Стефани уже поставила одну ногу на землю, когда он поймал ее за руку.
— Признай это, Стефани.
Ее дыхание и сердцебиение только-только начали приходить в норму, она все еще была охвачена лихорадочным возбуждением и не хотела ничего говорить, потому что знала: голос выдаст ее. Но она также знала, что он заставит ее произнести то, что хочет; услышать. Не глядя на него, она промолвила:
— Да.
— Это лишь вопрос времени. Ты знаешь это?
— Да, — тихо повторила она.
Его пальцы сжали ее запястье, затем внезапно отпустили. Она вышла из автомобиля и закрыла дверцу, затем твердым шагом направилась к конюшне, где оставила шлем и перчатки. Она не оглянулась, даже когда услышала, как сердито взревел отъезжающий спортивный автомобиль.
Внутри конюшни Стефани прислонилась к двери и закрыла глаза. Впервые она поняла, почему ощущала себя нервной и испуганной вблизи него все эти годы. Потому что в глубине души она знала правду, которую только сейчас признал ее ум, и понимание не сделало этот факт менее пугающим.
Она теряла себя, едва он прикасался к ней, мгновенно становилась его, и у нее не было желания спасать себя. Впервые взглянув в его глаза, она была связана с ним, принадлежала ему на самом низшем, почти примитивном уровне своего существа.
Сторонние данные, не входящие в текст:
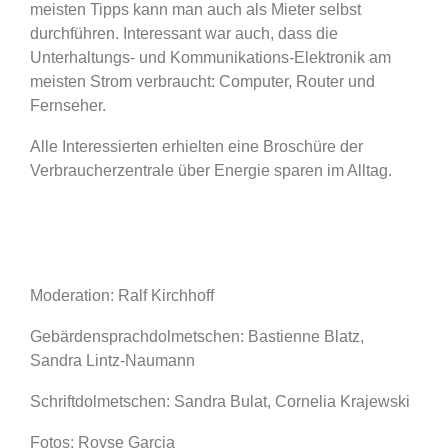
meisten Tipps kann man auch als Mieter selbst
durchführen. Interessant war auch, dass die
Unterhaltungs- und Kommunikations-Elektronik am
meisten Strom verbraucht: Computer, Router und
Fernseher.
Alle Interessierten erhielten eine Broschüre der
Verbraucherzentrale über Energie sparen im Alltag.
Moderation: Ralf Kirchhoff
Gebärdensprachdolmetschen: Bastienne Blatz,
Sandra Lintz-Naumann
Schriftdolmetschen: Sandra Bulat, Cornelia Krajewski
Fotos: Royse Garcia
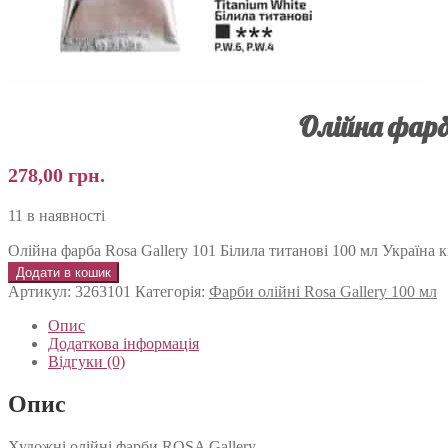
Олійна фарба
278,00
грн.
11 в наявності
Олійна фарба Rosa Gallery 101 Білила титанові 100 мл Україна к
Додати в кошик
Артикул:
3263101
Категорія:
Фарби олійні Rosa Gallery 100 мл
Опис
Додаткова інформація
Відгуки (0)
Опис
Художні олійні фарби ROSA Gallery.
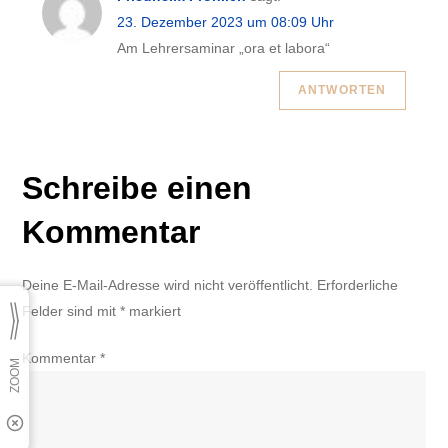
23. Dezember 2023 um 08:09 Uhr
Am Lehrersaminar „ora et labora“
ANTWORTEN
Schreibe einen
Kommentar
Deine E-Mail-Adresse wird nicht veröffentlicht.
Erforderliche
Felder sind mit
*
markiert
Kommentar
*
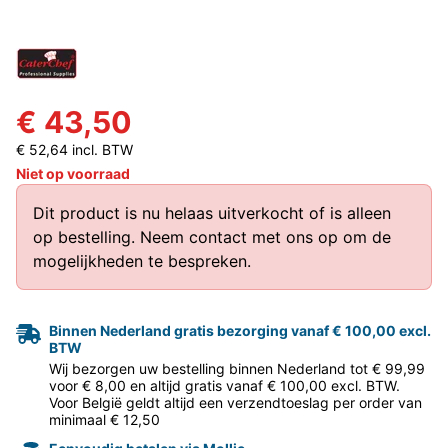
€ 43,50
€ 52,64 incl. BTW
Niet op voorraad
Dit product is nu helaas uitverkocht of is alleen
op bestelling.
Neem contact met ons op
om de
mogelijkheden te bespreken.
Binnen Nederland gratis bezorging vanaf € 100,00 excl.
BTW
Wij bezorgen uw bestelling binnen Nederland tot € 99,99
voor € 8,00 en altijd gratis vanaf € 100,00 excl. BTW.
Voor België geldt altijd een verzendtoeslag per order van
minimaal € 12,50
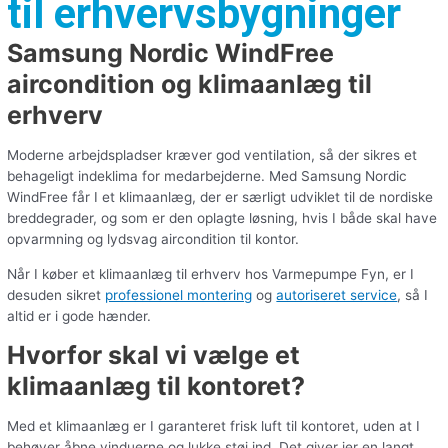
til erhvervsbygninger
Samsung Nordic WindFree
aircondition og klimaanlæg til
erhverv
Moderne arbejdspladser kræver god ventilation, så der sikres et
behageligt indeklima for medarbejderne. Med Samsung Nordic
WindFree får I et klimaanlæg, der er særligt udviklet til de nordiske
breddegrader, og som er den oplagte løsning, hvis I både skal have
opvarmning og lydsvag aircondition til kontor.
Når I køber et klimaanlæg til erhverv hos Varmepumpe Fyn, er I
desuden sikret
professionel montering
og
autoriseret service
, så I
altid er i gode hænder.
Hvorfor skal vi vælge et
klimaanlæg til kontoret?
Med et klimaanlæg er I garanteret frisk luft til kontoret, uden at I
behøver åbne vinduerne og lukke støj ind. Det giver jer en langt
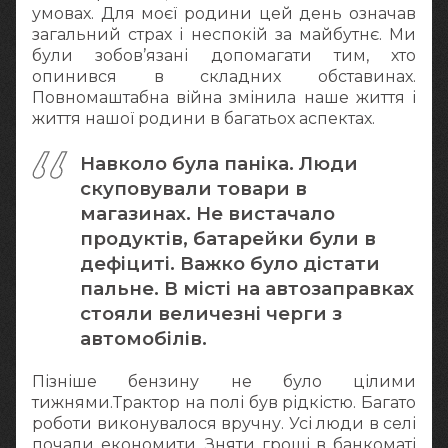
умовах. Для моєї родини цей день означав
загальний страх і неспокій за майбутнє. Ми
були зобов’язані допомагати тим, хто
опинився в складних обставинах.
Повномаштабна війна змінила наше життя і
життя нашої родини в багатьох аспектах.
Навколо була паніка. Люди
скуповували товари в
магазинах. Не вистачало
продуктів, батарейки були в
дефіциті. Важко було дістати
пальне. В місті на автозаправках
стояли величезні черги з
автомобілів.
Пізніше бензину не було цілими
тижнями.Трактор на полі був рідкістю. Багато
роботи виконувалося вручну. Усі люди в селі
почали економити. Зняти гроші в банкоматі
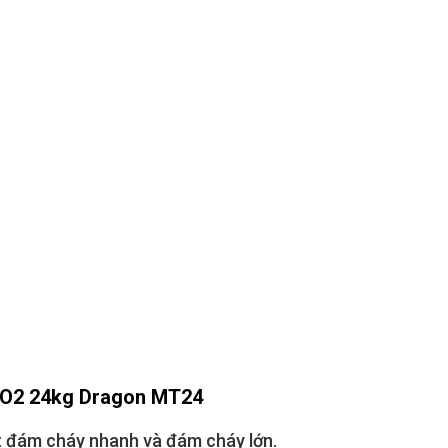
 CO2 24kg Dragon MT24
tắt đám cháy nhanh và đám cháy lớn.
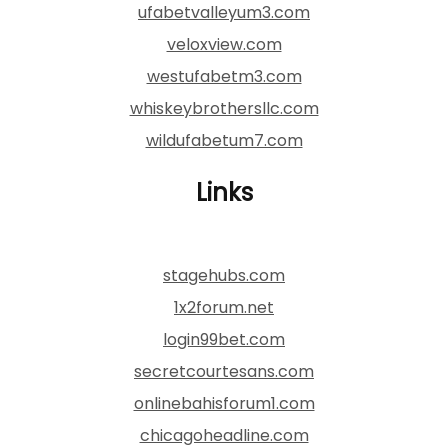
ufabetvalleyum3.com
veloxview.com
westufabetm3.com
whiskeybrothersllc.com
wildufabetum7.com
Links
stagehubs.com
1x2forum.net
login99bet.com
secretcourtesans.com
onlinebahisforum1.com
chicagoheadline.com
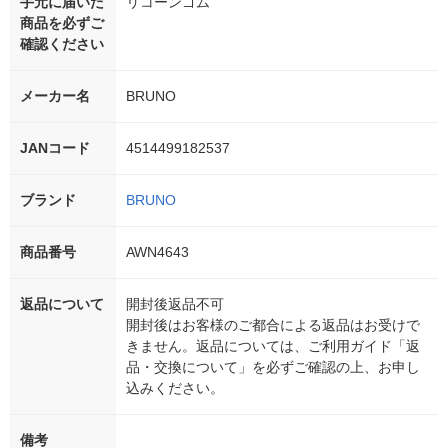
手元に届いた
リコーンゴム
商品を必ずご
確認ください
メーカー名
BRUNO
JANコード
4514499182537
ブランド
BRUNO
商品番号
AWN4643
返品について
開封後返品不可
開封後はお客様のご都合による返品はお受けで
きません。返品については、ご利用ガイド「返
品・交換について」を必ずご確認の上、お申し
込みください。
備考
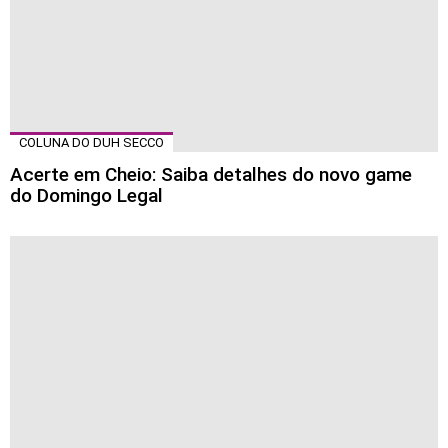
COLUNA DO DUH SECCO
Acerte em Cheio: Saiba detalhes do novo game
do Domingo Legal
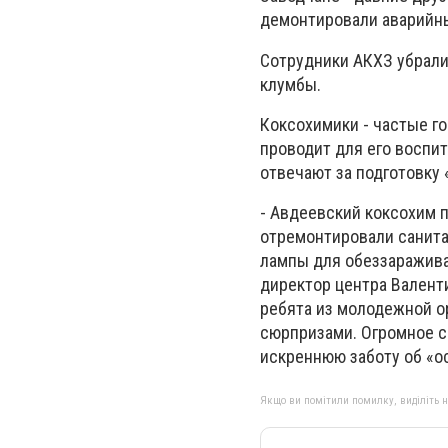
демонтировали аварийные
Сотрудники АКХЗ убрали
клумбы.
Коксохимики - частые г
проводит для его воспи
отвечают за подготовку 
- Авдеевский коксохим 
отремонтировали санита
лампы для обеззаражива
директор центра Валенти
ребята из молодежной ор
сюрпризами. Огромное с
искреннюю заботу об «о
Якщо ви помітили помилку, виділіть нео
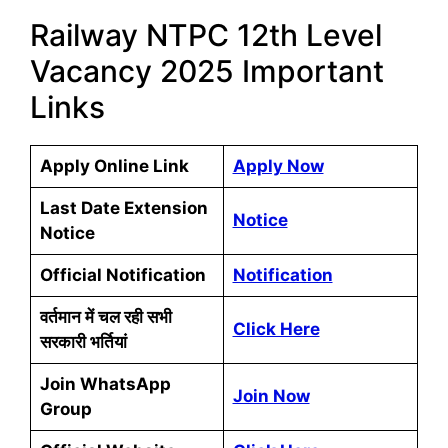
Railway NTPC 12th Level
Vacancy 2025 Important
Links
Apply Online Link
Apply Now
Last Date Extension
Notice
Notice
Official Notification
Notification
वर्तमान में चल रही सभी
Click Here
सरकारी भर्तियां
Join WhatsApp
Join Now
Group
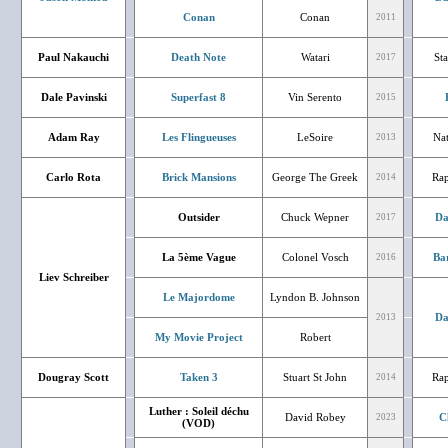
Conan
Conan
2011
Paul Nakauchi
Death Note
Watari
Sta
2017
Dale Pavinski
Superfast 8
Vin Serento
2015
Adam Ray
Les Flingueuses
LeSoire
Nat
2013
Carlo Rota
Brick Mansions
George The Greek
Rap
2014
Outsider
Chuck Wepner
Da
2017
La 5ème Vague
Colonel Vosch
Ba
2016
Liev Schreiber
Le Majordome
Lyndon B. Johnson
Da
2013
My Movie Project
Robert
Dougray Scott
Taken 3
Stuart St John
Rap
2014
Luther : Soleil déchu
David Robey
C
2023
(VOD)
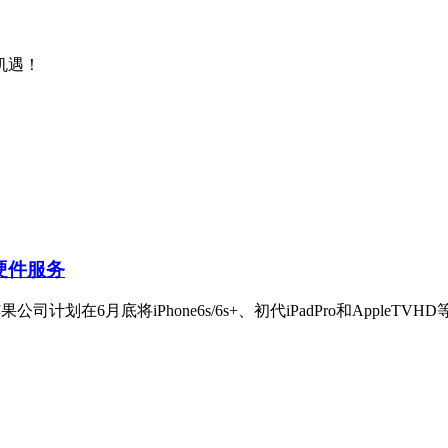
机遇！
方硬件服务
苹果公司计划在6月底将iPhone6s/6s+、初代iPadPro和Ap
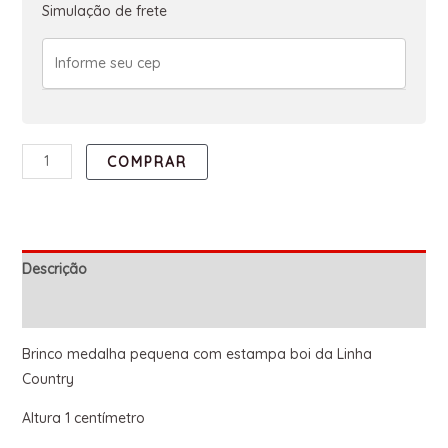
Simulação de frete
COMPRAR
Descrição
Informação adicional
Brinco medalha pequena com estampa boi da Linha
Country
Altura 1 centímetro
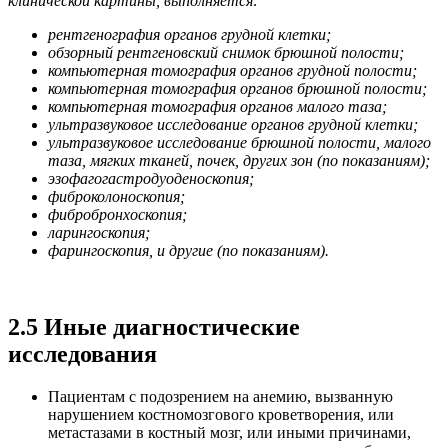
клинической картины, выполняется:
рентгенография органов грудной клетки;
обзорный рентгеновский снимок брюшной полости
;
компьютерная томография органов грудной полости;
компьютерная томография органов брюшной полости;
компьютерная томография органов малого таза;
ультразвуковое исследование органов грудной клетки;
ультразвуковое исследование брюшной полости, малого
таза, мягких тканей, почек, других зон (по показаниям);
эзофагогастродуоденоскопия
;
фиброколоноскопия
;
фибробронхоскопия
;
л
арингоскопия;
фарингоскопия, и другие (по показаниям).
2.5
Иные диагностические
исследования
Пациентам с подозрением на анемию, вызванную
нарушением костномозгового кроветворения, или
метастазами в костный мозг, или иными причинами,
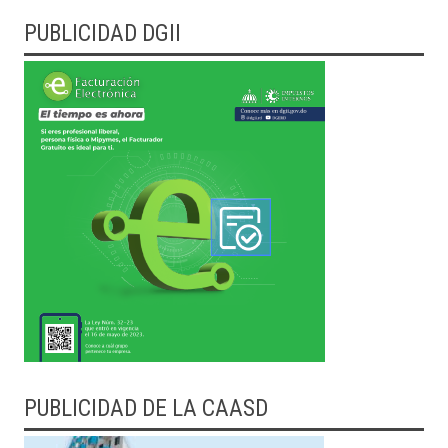
PUBLICIDAD DGII
PUBLICIDAD DE LA CAASD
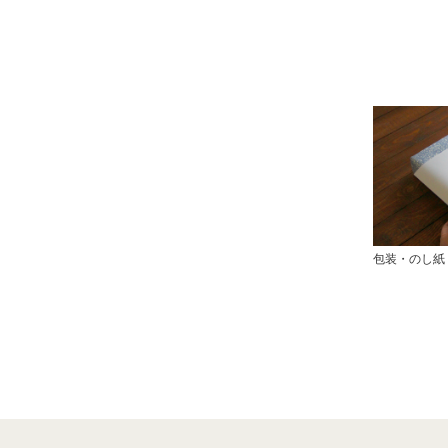
包装・のし紙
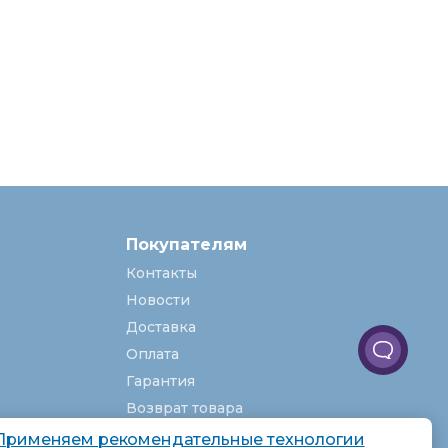
Покупателям
Контакты
Новости
Доставка
Оплата
Гарантия
Возврат товара
Услуги
Применяем рекомендательные технологии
Вероятно, она так отчаянно влюбилась в него, потому что была очень юной, или, может быть, это случилось, потому что должно было случиться. По той или иной причине, но она знала, что принадлежит ему. Так все просто. Так ужасающе просто.
Она знала это и десять лет тому назад, хотя его сдержанность удержала ее тогда от полной потери контроля над собой. Находясь с ним, она готова была отдать ему все, о чем бы он ни попросил, больше, чем он бы попросил, даже собственную душу. Но тогда ее ум восстал против этого, и она подсознательно почувствовала, что, отдавшись ему, полностью погубит себя, если он сам добровольно не поступит так же.
Она не верила, что он способен на такое. Такой хладнокровный и спокойный, такой сдержанный, казалось, что она не затрагивала глубокого его чувства, и неосознанный ужас от того, что она пропадет навеки в случае его охлаждения, побудил ее отказаться от него. И она убежала к другому мужчине, мужчине, который ничего не требовал от нее, за исключением того, что она была фокусом его бурного увлечения.
Теперь она не могла убежать. Стефани знала это. Потому что на этот раз он намеревался обладать ею. Он не рисковал ничем, даже своей гордостью, и подобная неуязвимость делала его безжалостным. Она знала, что он может быть безжалостным, и знала, что не может бороться с ним. Как он сказал, это был только вопрос времени.
Когда Томас разбудил ее рано утром в субботу с новостью, что дом ограбили, ей стало смешно. Ограбили? В доме не оставалось ничего стоящего, кроме копий бесценных оригиналов. Неужели грабитель не сообразил этого?